On September 26, in an unprecedented liturgy, the Archdiocese of Los Angeles received four new Auxiliary Bishops at the same time. While it is unusual for any diocese to receive so many new bishops at once it seems almost fitting for the U.S.’s largest archdiocese of well over 4 million Catholics to receive the needed assistance in episcopal ministry in order to serve the people of southern California adequately. Bishops Albert Bahhuth (66), Matthew Elshoff, OFM. Cap.(68), Brian Nunes (58) and Slawomir Szkredka (49) were all ordained to the episcopate by the Most Rev. José Gomez, Archbishop of Los Angeles.
Their armorial bearings were all designed by James-Charles Noonan. As he usually does he makes a great deal about the shape of the episcopal cross in each achievement as well as the “significance” of the shape and color of the gemstone in each one. None of that is heraldically supportable. It may be his favorite idea but, as I have written about extensively in the past, the external ornaments in a coat of arms are not personalized not do they contain unique and special symbols particular to the armiger. That would require they be blazoned as such and would then have to be copied by any artist rendering the coat of arms. Only the charges on the shield are unique to the armiger.
Even there, Mr. Noonan has placed his own stamp on these four coats of arms. Acknowledging the unusual nature of four bishops being ordained at once he has included a similar chief in all four coats of arms as a means of tying them all together by the use of this similar charge. The idea in and of itself has some merit. The occasion was unique; something unique to mark it is a nice idea.
However, the coats of arms of auxiliary bishops do not contain charges that represent the jurisdiction in which they will serve as auxiliary bishop. A heraldic representation of possessing jurisdiction over a diocese belongs to the Ordinary of the diocese alone. In addition, a reference to the diocese (by borrowing a charge from the diocesan coat of arms) is quite common in heraldry. But, that isn’t what has occurred here. Instead of each coat of arms borrowing some charge from the arms of Los Angeles the four new bishop’s arms all bear an almost identical chief–an ordinary charge–in a manner not unlike those used to signify membership in a Religious Order or an Order of Chivalry.
Don’t misunderstand me: my criticism is not of the idea of heraldically marking the unusual circumstance of four bishops being ordained all at the same time. Rather, it is of the use of a near-identical charge, and one that sort of implies a kind of jurisdiction, that I am criticizing. It’s a clever devise. But, perhaps a bit “too clever” for its own good. In addition, one has to consider that all four of these bishops may not–indeed very likely will not–remain as auxiliaries of Los Angeles permanently. Once one of them is translated to another diocese the whole unifying symbolism uniting all four coats of arms begins to fall apart. Perhaps the use of a single similar charge employed differently in each of the coats of arms would have been a better solution?

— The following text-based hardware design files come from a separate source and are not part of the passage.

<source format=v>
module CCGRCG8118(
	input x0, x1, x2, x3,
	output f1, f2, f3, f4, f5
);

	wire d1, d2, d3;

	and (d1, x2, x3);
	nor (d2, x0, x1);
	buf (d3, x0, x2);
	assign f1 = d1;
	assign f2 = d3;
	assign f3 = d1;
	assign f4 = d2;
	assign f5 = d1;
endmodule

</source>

The design of each of the rest of the four coats of arms is quite correct and very nice. As usual, Mr. Noonan’s regular collaborator in producing the artwork has shown herself capable of creating very fine work.

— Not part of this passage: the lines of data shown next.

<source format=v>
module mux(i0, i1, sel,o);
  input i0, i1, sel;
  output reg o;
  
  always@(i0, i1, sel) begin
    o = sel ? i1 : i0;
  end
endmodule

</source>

The following are the coats of arms of Bishops Bahhuth, Elshoff, Nunes and Szkredka:




The motto of the third coat of arms (mgr. Nunes) also provides an interesting example of a mishap which can be seen rather frequently, i.e. a fragment of Latin wrongly ‘snipped’ from its context. I assume the armiger wants ‘in mundum universum praedicate evangelium’ to mean something like ‘preach the Gospel to the entire world’.

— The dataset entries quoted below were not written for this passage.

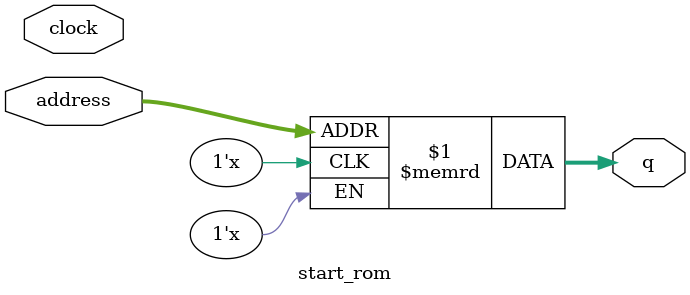
<source format=sv>
module start_rom (
	input logic clock,
	input logic [14:0] address,
	output logic [3:0] q
);

logic [3:0] memory [0:31499] /* synthesis ram_init_file = "./start/start.mif" */;

	assign q = memory[address];
endmodule

</source>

However: this phrase has been cut out of its surrounding sentence (Mark 16:15) in a fashion that does not make sense on a grammatical level.
In the Vulgate, the text of Mark 16:15 is: ‘*euntes* in mundum universum, praedicate evangelium *omni creaturae*’. The preposition ‘in’ (+ accusative) is connected to the participle ‘euntes’ (from the verb ‘ire’, ‘to go’): ‘going *into all the world* …’, or, to translate more idiomatically, ‘go into all the world …’.
The verb ‘praedicate’, on the other hand, requires a dative as an indirect object: that is provided by ‘omni creaturae’: ‘… and preach the Gospel *to every creature* (or: to all of creation)’.
So, in short: as quoted in the motto to this coat of arms, the words ‘in mundum universum’ denote the direction to a verb of motion which is missing, and the words ‘praedicate evangelium’ lack mention of anyone to whom the preaching is addressed. Neither can the motto mean ‘preach the Gospel *in* the entire world’, since in that case the preposition ‘in’ should have governed an ablative case (‘in mundo universo’). Unfortunate.